'''

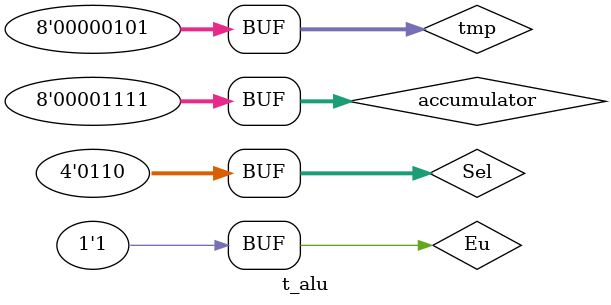
<source format=v>
/*
* Module: 8-bit ALU & 2-bit Flags
*
* Brief : ALUs have 4 or more control bits that determine the arithmetic or logic operation performed on words A and B. 
* The ALU used in SAP-2 includes arithmetic and logic operations. 
* a flag is a flip-flop that keeps track of a changing condition during a computer run. 
* The SAP-2 computer has two flags. The sign flag is set when the accumulator contents become negative during the execution 
*
* Input :
* accumulator  = data From Accumulator
* tmp          = data From Register TMP.
* Sel          = Operation Selector 
* Eu           = Enable output to WBUS
*
* Output :
* result = Data to WBUS.
* flags  = zero & sign Flags

sel [3] -> 1 if the operation dosnt effect on flags
*/
module alu (
			output  [7:0]  wbus,
			output [1:0]  flags,
			input  [7:0]  accumulator,
			input  [7:0]  tmp,
			input  [3:0]  Sel,
			input         Eu );

	parameter High_Impedance = 8'bzzzz_zzzz;
	parameter Zero_State     = 8'b0000_0000;
			
   reg [7:0] alu_res ;                         // register for the result 

   initial begin
		alu_res <= Zero_State;
   end
   
   	// Write your Code here :
	
	assign flags[0] = Sel[3]? flags[0] : ((alu_res == 0)? 1 : 0 );//  zero flag 
	assign flags[1] = Sel[3]? flags[1] : ((alu_res[7]== 1)? 1 : 0) ;  // sign flag 
	
	assign wbus = Eu? alu_res: High_Impedance ;     // DATA TO W BUS IF ENABLE 

	
	always @(*)
	case(Sel)
	4'b0000 : alu_res  <= accumulator + tmp ;    // add x  , x is b , c 
	4'b0001 : alu_res  <= accumulator - tmp ;    // sub x 
	4'b0010 : alu_res  <= accumulator & tmp ;       // and x , ani
	4'b0011 : alu_res  <= accumulator | tmp ;        // or x ,  ori 
	4'b0100 : alu_res  <=  tmp - 1 ;                 // dcr x , 
	4'b0101 : alu_res  <=  tmp + 1 ;                 // inc x , 
	4'b0110 : alu_res  <= accumulator ^ tmp ;        // xor x ,  xori 
	4'b1110 : alu_res  <=  {accumulator[6:0],accumulator[7]} ;                 // ral 
	4'b1111 : alu_res  <=  {accumulator[0],accumulator[7:1]};                 // rar
	
	
	
	endcase
	
	
	
	
	
	
   
endmodule
/*************************************** Test Bench ***************************************/
module t_alu ;

	wire [7:0]  wbus;
	wire [1:0]  flags;
	reg  [7:0]  tmp;
	reg  [7:0]  accumulator;
	reg  [3:0]  Sel;
	reg         Eu;

	alu ALU (wbus,flags,accumulator,tmp,Sel,Eu);

	initial begin 
		
		// Write your Test Cases here :
		Eu = 0 ; Sel = 4'b0000 ; accumulator = 5 ; tmp = 5 ;
		#100  Eu = 1 ; Sel = 4'b0000 ; accumulator = 5 ; tmp = 5 ;     // result = 5 + 5 = 10
		#100  Eu = 0 ; Sel = 4'b0001 ; accumulator = 7 ; tmp = 5 ;      // result = high due to  eu = 0
		#100  Eu = 1 ; Sel = 4'b0001 ; accumulator = 10 ; tmp = 5 ;      // result = 10 -5  = 5
		#100  Eu = 1 ; Sel = 4'b0001 ; accumulator = 2 ; tmp = 5 ;      // result = 2 -5  = -3       sign flag = 1 
		#100  Eu = 1 ; Sel = 4'b0010 ; accumulator = 2 ; tmp = 5 ;        // result = 2 & 5 = 0      zero flag = 1 
		#100  Eu = 1 ; Sel = 4'b0011 ; accumulator = 2 ; tmp = 5 ;        //  2 | 5 = 7
		#100  Eu = 1 ; Sel = 4'b1111 ; accumulator = 10 ; tmp = 5 ;        // rar 00001010 -> 00000101
		
		#100  Eu = 1 ; Sel = 4'b0100 ; accumulator = 2 ; tmp = 5 ;        //  result = tmp - 1 
		#100  Eu = 1 ; Sel = 4'b0110  ; accumulator = 15 ; tmp = 5 ;        //  15 ^ 5 = 7
		
		
	end

endmodule

</source>
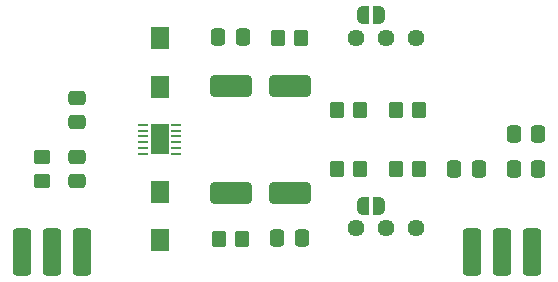
<source format=gts>
%TF.GenerationSoftware,KiCad,Pcbnew,8.0.4*%
%TF.CreationDate,2025-01-20T11:41:48+00:00*%
%TF.ProjectId,r1283_power,72313238-335f-4706-9f77-65722e6b6963,rev?*%
%TF.SameCoordinates,Original*%
%TF.FileFunction,Soldermask,Top*%
%TF.FilePolarity,Negative*%
%FSLAX46Y46*%
G04 Gerber Fmt 4.6, Leading zero omitted, Abs format (unit mm)*
G04 Created by KiCad (PCBNEW 8.0.4) date 2025-01-20 11:41:48*
%MOMM*%
%LPD*%
G01*
G04 APERTURE LIST*
G04 Aperture macros list*
%AMRoundRect*
0 Rectangle with rounded corners*
0 $1 Rounding radius*
0 $2 $3 $4 $5 $6 $7 $8 $9 X,Y pos of 4 corners*
0 Add a 4 corners polygon primitive as box body*
4,1,4,$2,$3,$4,$5,$6,$7,$8,$9,$2,$3,0*
0 Add four circle primitives for the rounded corners*
1,1,$1+$1,$2,$3*
1,1,$1+$1,$4,$5*
1,1,$1+$1,$6,$7*
1,1,$1+$1,$8,$9*
0 Add four rect primitives between the rounded corners*
20,1,$1+$1,$2,$3,$4,$5,0*
20,1,$1+$1,$4,$5,$6,$7,0*
20,1,$1+$1,$6,$7,$8,$9,0*
20,1,$1+$1,$8,$9,$2,$3,0*%
%AMFreePoly0*
4,1,19,0.500000,-0.750000,0.000000,-0.750000,0.000000,-0.744911,-0.071157,-0.744911,-0.207708,-0.704816,-0.327430,-0.627875,-0.420627,-0.520320,-0.479746,-0.390866,-0.500000,-0.250000,-0.500000,0.250000,-0.479746,0.390866,-0.420627,0.520320,-0.327430,0.627875,-0.207708,0.704816,-0.071157,0.744911,0.000000,0.744911,0.000000,0.750000,0.500000,0.750000,0.500000,-0.750000,0.500000,-0.750000,
$1*%
%AMFreePoly1*
4,1,19,0.000000,0.744911,0.071157,0.744911,0.207708,0.704816,0.327430,0.627875,0.420627,0.520320,0.479746,0.390866,0.500000,0.250000,0.500000,-0.250000,0.479746,-0.390866,0.420627,-0.520320,0.327430,-0.627875,0.207708,-0.704816,0.071157,-0.744911,0.000000,-0.744911,0.000000,-0.750000,-0.500000,-0.750000,-0.500000,0.750000,0.000000,0.750000,0.000000,0.744911,0.000000,0.744911,
$1*%
G04 Aperture macros list end*
%ADD10RoundRect,0.062500X0.362500X0.062500X-0.362500X0.062500X-0.362500X-0.062500X0.362500X-0.062500X0*%
%ADD11R,1.600000X2.500000*%
%ADD12RoundRect,0.250000X1.500000X0.650000X-1.500000X0.650000X-1.500000X-0.650000X1.500000X-0.650000X0*%
%ADD13RoundRect,0.250000X-0.350000X-0.450000X0.350000X-0.450000X0.350000X0.450000X-0.350000X0.450000X0*%
%ADD14C,1.440000*%
%ADD15RoundRect,0.250000X-0.475000X0.337500X-0.475000X-0.337500X0.475000X-0.337500X0.475000X0.337500X0*%
%ADD16FreePoly0,180.000000*%
%ADD17FreePoly1,180.000000*%
%ADD18RoundRect,0.250000X0.350000X0.450000X-0.350000X0.450000X-0.350000X-0.450000X0.350000X-0.450000X0*%
%ADD19RoundRect,0.250000X-1.500000X-0.650000X1.500000X-0.650000X1.500000X0.650000X-1.500000X0.650000X0*%
%ADD20RoundRect,0.250000X0.450000X-0.350000X0.450000X0.350000X-0.450000X0.350000X-0.450000X-0.350000X0*%
%ADD21R,1.600000X1.900000*%
%ADD22RoundRect,0.250000X-0.337500X-0.475000X0.337500X-0.475000X0.337500X0.475000X-0.337500X0.475000X0*%
%ADD23RoundRect,0.250000X0.337500X0.475000X-0.337500X0.475000X-0.337500X-0.475000X0.337500X-0.475000X0*%
%ADD24RoundRect,0.250000X-0.500000X-1.750000X0.500000X-1.750000X0.500000X1.750000X-0.500000X1.750000X0*%
%ADD25RoundRect,0.250000X0.500000X1.750000X-0.500000X1.750000X-0.500000X-1.750000X0.500000X-1.750000X0*%
G04 APERTURE END LIST*
D10*
%TO.C,U1*%
X66425000Y-63750000D03*
X66425000Y-63250000D03*
X66425000Y-62750000D03*
X66425000Y-62250000D03*
X66425000Y-61750000D03*
X66425000Y-61250000D03*
X63575000Y-61250000D03*
X63575000Y-61750000D03*
X63575000Y-62250000D03*
X63575000Y-62750000D03*
X63575000Y-63250000D03*
X63575000Y-63750000D03*
D11*
X65000000Y-62500000D03*
%TD*%
D12*
%TO.C,D1*%
X76000000Y-58000000D03*
X71000000Y-58000000D03*
%TD*%
D13*
%TO.C,R5*%
X85000000Y-65000000D03*
X87000000Y-65000000D03*
%TD*%
D14*
%TO.C,RV2*%
X86700000Y-53900000D03*
X84160000Y-53900000D03*
X81620000Y-53900000D03*
%TD*%
D15*
%TO.C,C1*%
X58000000Y-63962500D03*
X58000000Y-66037500D03*
%TD*%
D16*
%TO.C,JP2*%
X83540000Y-68100000D03*
D17*
X82240000Y-68100000D03*
%TD*%
D18*
%TO.C,R2*%
X77000000Y-53900000D03*
X75000000Y-53900000D03*
%TD*%
D19*
%TO.C,D2*%
X71000000Y-67000000D03*
X76000000Y-67000000D03*
%TD*%
D20*
%TO.C,R7*%
X55000000Y-66000000D03*
X55000000Y-64000000D03*
%TD*%
D21*
%TO.C,L2*%
X65000000Y-66950000D03*
X65000000Y-71050000D03*
%TD*%
D13*
%TO.C,R1*%
X85000000Y-60000000D03*
X87000000Y-60000000D03*
%TD*%
%TO.C,R4*%
X70000000Y-70940000D03*
X72000000Y-70940000D03*
%TD*%
%TO.C,R6*%
X80000000Y-65000000D03*
X82000000Y-65000000D03*
%TD*%
D16*
%TO.C,JP1*%
X83540000Y-52000000D03*
D17*
X82240000Y-52000000D03*
%TD*%
D21*
%TO.C,L1*%
X65000000Y-53950000D03*
X65000000Y-58050000D03*
%TD*%
D15*
%TO.C,C4*%
X58000000Y-58962500D03*
X58000000Y-61037500D03*
%TD*%
D22*
%TO.C,C3*%
X89962500Y-65000000D03*
X92037500Y-65000000D03*
%TD*%
%TO.C,C5*%
X69962500Y-53820000D03*
X72037500Y-53820000D03*
%TD*%
D14*
%TO.C,RV5*%
X86700000Y-70000000D03*
X84160000Y-70000000D03*
X81620000Y-70000000D03*
%TD*%
D23*
%TO.C,C7*%
X97037500Y-65000000D03*
X94962500Y-65000000D03*
%TD*%
D13*
%TO.C,R3*%
X80000000Y-60000000D03*
X82000000Y-60000000D03*
%TD*%
D23*
%TO.C,C2*%
X97037500Y-62000000D03*
X94962500Y-62000000D03*
%TD*%
D22*
%TO.C,C6*%
X74962500Y-70860000D03*
X77037500Y-70860000D03*
%TD*%
D24*
%TO.C,J1*%
X53360000Y-72000000D03*
X55900000Y-72000000D03*
X58440000Y-72000000D03*
%TD*%
D25*
%TO.C,J2*%
X96540000Y-72000000D03*
X94000000Y-72000000D03*
X91460000Y-72000000D03*
%TD*%
M02*

</source>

'''

- _Task to carry out_
I need every line from the material that contains the word "source".

- _Task result_
<source format=v>
</source>
<source format=gts>
</source>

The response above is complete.